Hello All:
I received an engine that is full of very stiff castor oil. Should I totally disassemble the the engine to remove the sludge from the bearings? As of now, I am soaking the engine in acetone. Crocpotting may be an option.
Frank, I think based on your experience that your life will be much happier if you *don't* take engines apart unless there is some obvious damage to them.
My recommendation from before is to heat it up gently in the oven on the lowest setting to get it loose, then use when it can move freely, any sort of oil, even WD-40, but better, some light machine oil, get it nice and flippy, then go *run it with conventional fuel* as soon as you can, to prevent it from gumming up again. Then after a few minutes of running, run it empty, then use light machine oil, NOT WD-40, and flip that around in there until it is distributed.

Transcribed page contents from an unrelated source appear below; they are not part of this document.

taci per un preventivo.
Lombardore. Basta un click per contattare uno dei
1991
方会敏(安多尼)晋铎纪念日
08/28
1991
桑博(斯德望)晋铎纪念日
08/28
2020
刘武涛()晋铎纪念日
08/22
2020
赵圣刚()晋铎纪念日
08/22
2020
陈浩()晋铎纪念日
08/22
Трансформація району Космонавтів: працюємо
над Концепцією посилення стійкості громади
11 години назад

Since you have already soaked it in acetone, please remove it, to the extent possible, load it up with light oil, and then run it and follow with light machine oil, NOT WD-40. WD-40 is only acceptable if you are going to go run it in a day or two. If you leave it in there for more than a few weeks it will gum it up hopelessly, then you *will* have to disassemble/crock pot it.
Carefully remove the acetone from the ultrasonic cleaner and pour it in a safe container. Floyd has it right in the other thread, acetone is no better than soapy water, and an ultrasonic cleaner will probably not remove anything like gummed-up oil.
If it is very heavily varnished, the safest thing to do is run it on some sort of fuel with a low percentage of castor and a lot of synthetic for a while, that will clean it slowly as it runs. That is much safer than taking it apart and monkeying around with it internally.